Midway through the volume we hit the episode that launched a thousand creepy lesbian doll stories. Well, okay, maybe not a thousand, but it certainly launched one of mine, Nina. In this episode we meet expert doll-maker Kimihara Kasumi, whose dolls appear to be alive. This woman makes boy dolls of such beauty that she has becomes obsessed with one, fancying that they are lovers. (Not entirely impossible if you take a moment to think about it.)
The gallery owner, who has a thing for Kasumi but has a thing for the money she brings in more, hires a caretaker for her, a young woman by the name of Fujiwara Yuki. Kasumi begins to suspect Yuki of trying to steal her lover, and ultimately finds Yuki expressing her love to the doll. In a fit of jealousy, Kasumi destroys the doll only to find that it actually has been inhabited by a Shinma. Miyu destroys the Shinma, and Yuki consoles Kasumi in her decidely not doll-like embrace.
The next glimpse of Kasumi and Yuki is at new doll-designer Fujiwara Yuki’s show – in which all the dolls are now beautiful girls. Miyu’s classmates whisper the scandalous information that Yuki and Kasumi are lovers, it’s said – and we can see that they are. They are touching, after all.
The girls express shock and disbelief, and Miyu mutters about the unhealthy illusion that this human has now bought into – that horrible illusion they call love.

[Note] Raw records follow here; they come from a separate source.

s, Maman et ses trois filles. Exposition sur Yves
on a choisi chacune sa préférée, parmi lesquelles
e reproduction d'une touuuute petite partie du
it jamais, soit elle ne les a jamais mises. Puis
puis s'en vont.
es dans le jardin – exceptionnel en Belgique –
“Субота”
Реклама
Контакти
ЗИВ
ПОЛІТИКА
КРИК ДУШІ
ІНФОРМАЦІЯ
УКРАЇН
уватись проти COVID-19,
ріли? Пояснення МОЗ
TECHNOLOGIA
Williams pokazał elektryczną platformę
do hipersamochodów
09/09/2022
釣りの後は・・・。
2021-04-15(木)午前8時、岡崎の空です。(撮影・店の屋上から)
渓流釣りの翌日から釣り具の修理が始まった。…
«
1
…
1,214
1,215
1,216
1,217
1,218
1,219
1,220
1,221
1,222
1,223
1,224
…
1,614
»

And the episode ends with us supposed to be thinking how awful and unhappy they will be in this hateful situation, with dolls that are clearly raring to be possessed.
Only, Yuki and Kasumi look really happy in each other’s arms. There’s nothing in their expressions or body language that can really be mapped to “this is bad.” So we, the Yuri audience, have to think that Miyu is not condemning lesbian love particularly, but love generally as a miserable affectation of humanity. Well, okay then. ^_^
The rest of the volume goes back to the usual formula of Miyu kicking Shinma butt, sometimes with the help of, and sometimes despite, Reiha’s presence.
For the typical Miyu episode, which usually ends ambiguously at best and miserably most of the time, the creepy doll and lesbian episode actually comes off as practically cheerful. I can’t think of another episode off the top of my head where the characters end up with more of a healthy non-Shinma infested relationship than they started with.
Art – 8
Story – 6
Characters – 7
Irony – 7
Yuri – 6
Service – 2
Overall – 7
It was with immense satisfaction that I rewatched this volume. It was sufficiently disturbing, pleasantly lesbian, mostly creepy and surprisingly happy all at once. Everything one could ever want from Vampire Princess Miyu.